Pass distribution not halted

The Chief Minister clarified that the government had not halted the distribution of travel passes to Malayalis wanting to return from other states. "It is just that there is a limit to the number of people who can be allowed to enter the state in a day," Pinarayi said.

He also made it clear that a person coming from a 'red zone' would not be denied entry. "Only those who come without registering will be disallowed," the Chief Minister said. He said a person seeking re-entry should get travel pass from both sides, from the starting district in another state and from the destination district in Kerala.

There are people who come armed only with the travel pass from the starting district. "Such people, too, will not be allowed," he said.

He attributed the long queues at check-posts to the untimely arrival of returnees from other states. "People should reach the check-posts at the time slotted in the travel pass," the Chief Minister said.

COVID scare in Attappady

The death of a 23-year-old tribal youth at Sholayoor in Palakkad district on Friday did stoke a major scare in Attappady.
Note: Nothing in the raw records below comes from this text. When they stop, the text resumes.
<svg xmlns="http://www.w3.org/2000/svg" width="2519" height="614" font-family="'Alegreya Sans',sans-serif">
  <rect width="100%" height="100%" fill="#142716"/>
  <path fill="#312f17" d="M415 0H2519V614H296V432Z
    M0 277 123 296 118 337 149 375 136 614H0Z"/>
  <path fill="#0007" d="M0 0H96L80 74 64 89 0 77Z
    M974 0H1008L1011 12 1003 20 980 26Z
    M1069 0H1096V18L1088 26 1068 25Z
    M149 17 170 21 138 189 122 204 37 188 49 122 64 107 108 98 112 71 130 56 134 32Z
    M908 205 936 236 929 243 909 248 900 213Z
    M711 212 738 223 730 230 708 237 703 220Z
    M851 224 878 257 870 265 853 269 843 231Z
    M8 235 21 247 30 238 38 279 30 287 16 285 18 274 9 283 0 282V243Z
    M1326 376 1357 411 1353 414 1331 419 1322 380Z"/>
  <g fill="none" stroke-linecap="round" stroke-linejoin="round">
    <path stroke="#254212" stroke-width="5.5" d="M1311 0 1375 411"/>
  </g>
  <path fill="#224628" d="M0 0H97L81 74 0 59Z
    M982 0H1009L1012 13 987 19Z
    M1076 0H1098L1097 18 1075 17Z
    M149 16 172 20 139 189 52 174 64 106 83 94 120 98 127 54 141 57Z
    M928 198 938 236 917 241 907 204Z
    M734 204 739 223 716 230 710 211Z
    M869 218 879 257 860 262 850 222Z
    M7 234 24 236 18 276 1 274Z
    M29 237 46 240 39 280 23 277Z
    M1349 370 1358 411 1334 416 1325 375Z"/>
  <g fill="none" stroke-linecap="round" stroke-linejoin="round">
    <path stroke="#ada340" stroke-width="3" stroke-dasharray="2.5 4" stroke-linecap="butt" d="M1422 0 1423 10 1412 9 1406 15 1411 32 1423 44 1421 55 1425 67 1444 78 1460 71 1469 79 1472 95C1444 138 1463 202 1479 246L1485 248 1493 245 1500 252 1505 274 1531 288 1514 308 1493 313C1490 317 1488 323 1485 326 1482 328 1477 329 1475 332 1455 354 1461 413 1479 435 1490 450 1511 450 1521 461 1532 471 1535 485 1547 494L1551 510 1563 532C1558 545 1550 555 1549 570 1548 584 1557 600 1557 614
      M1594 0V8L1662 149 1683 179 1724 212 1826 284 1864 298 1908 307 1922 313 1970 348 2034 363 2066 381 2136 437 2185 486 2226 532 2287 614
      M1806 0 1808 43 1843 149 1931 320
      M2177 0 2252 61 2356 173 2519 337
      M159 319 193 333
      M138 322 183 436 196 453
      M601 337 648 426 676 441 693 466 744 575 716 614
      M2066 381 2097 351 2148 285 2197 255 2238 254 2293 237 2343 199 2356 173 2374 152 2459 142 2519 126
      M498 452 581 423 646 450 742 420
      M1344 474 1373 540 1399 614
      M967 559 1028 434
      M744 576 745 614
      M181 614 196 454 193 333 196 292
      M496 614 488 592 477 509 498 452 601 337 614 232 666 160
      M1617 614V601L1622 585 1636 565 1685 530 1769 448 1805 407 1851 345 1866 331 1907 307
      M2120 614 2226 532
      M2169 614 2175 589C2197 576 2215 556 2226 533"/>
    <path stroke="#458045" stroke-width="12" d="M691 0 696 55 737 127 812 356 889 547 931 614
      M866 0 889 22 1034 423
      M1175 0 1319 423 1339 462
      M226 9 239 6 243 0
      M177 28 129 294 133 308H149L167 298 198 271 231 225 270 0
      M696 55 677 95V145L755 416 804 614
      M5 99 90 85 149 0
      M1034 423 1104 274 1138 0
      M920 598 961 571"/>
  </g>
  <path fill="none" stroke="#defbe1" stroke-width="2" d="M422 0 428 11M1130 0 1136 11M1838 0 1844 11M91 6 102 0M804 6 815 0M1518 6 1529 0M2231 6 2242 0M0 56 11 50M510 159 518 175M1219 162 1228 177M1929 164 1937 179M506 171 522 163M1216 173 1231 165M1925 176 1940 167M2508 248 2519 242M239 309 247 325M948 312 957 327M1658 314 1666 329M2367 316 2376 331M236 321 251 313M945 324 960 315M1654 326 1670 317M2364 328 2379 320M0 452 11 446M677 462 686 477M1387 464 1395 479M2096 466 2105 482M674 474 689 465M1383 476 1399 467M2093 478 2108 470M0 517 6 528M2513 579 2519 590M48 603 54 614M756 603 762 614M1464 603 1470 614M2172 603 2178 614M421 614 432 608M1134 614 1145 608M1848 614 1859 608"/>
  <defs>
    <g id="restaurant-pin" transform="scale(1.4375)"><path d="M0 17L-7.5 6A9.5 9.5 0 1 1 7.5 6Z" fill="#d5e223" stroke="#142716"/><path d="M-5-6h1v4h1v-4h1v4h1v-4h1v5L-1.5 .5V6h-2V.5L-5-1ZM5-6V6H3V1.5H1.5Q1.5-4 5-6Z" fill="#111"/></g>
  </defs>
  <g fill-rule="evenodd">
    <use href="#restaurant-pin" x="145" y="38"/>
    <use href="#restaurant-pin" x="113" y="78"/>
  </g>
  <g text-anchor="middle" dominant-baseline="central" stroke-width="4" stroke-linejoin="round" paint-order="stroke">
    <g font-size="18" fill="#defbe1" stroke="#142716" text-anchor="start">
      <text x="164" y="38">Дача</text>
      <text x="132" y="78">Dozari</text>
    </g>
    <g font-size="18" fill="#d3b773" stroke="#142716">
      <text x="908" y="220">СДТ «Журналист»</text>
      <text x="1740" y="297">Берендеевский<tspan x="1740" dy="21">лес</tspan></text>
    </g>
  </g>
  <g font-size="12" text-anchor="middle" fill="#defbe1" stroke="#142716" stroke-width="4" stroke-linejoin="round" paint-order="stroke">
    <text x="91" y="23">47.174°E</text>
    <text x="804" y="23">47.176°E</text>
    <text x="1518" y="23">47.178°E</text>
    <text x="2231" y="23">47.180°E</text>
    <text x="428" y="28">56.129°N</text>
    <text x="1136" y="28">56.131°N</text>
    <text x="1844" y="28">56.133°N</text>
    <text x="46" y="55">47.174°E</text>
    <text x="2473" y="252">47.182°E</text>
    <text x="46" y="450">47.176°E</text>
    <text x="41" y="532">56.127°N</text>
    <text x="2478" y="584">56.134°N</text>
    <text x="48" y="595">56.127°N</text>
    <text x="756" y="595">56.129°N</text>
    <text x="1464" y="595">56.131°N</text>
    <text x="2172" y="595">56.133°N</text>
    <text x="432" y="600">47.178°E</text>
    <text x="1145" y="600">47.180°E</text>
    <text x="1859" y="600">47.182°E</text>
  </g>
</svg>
Because he had sneaked into Tamil Nadu recently and had respiratory distress, it was feared he had COVID-19.

The scare was multiplied when it was revealed that no one was aware that he was under quarantine when he visited first the Kottathara Tribal Speciality Hospital and then, when his condition turned worse, EMS Hospital in Perinthalmanna. Also, he was taken to the Perinthalmanna hospital in a bus that had at least five pregnant women.

It is now unofficially known that the youth had tested negative for Sars-CoV-2. His mother, too. Health officials now say the youth could have died of leptospirosis or jaundice. Since the results have come late, the Chief Minister was not able to officially declare it on Friday.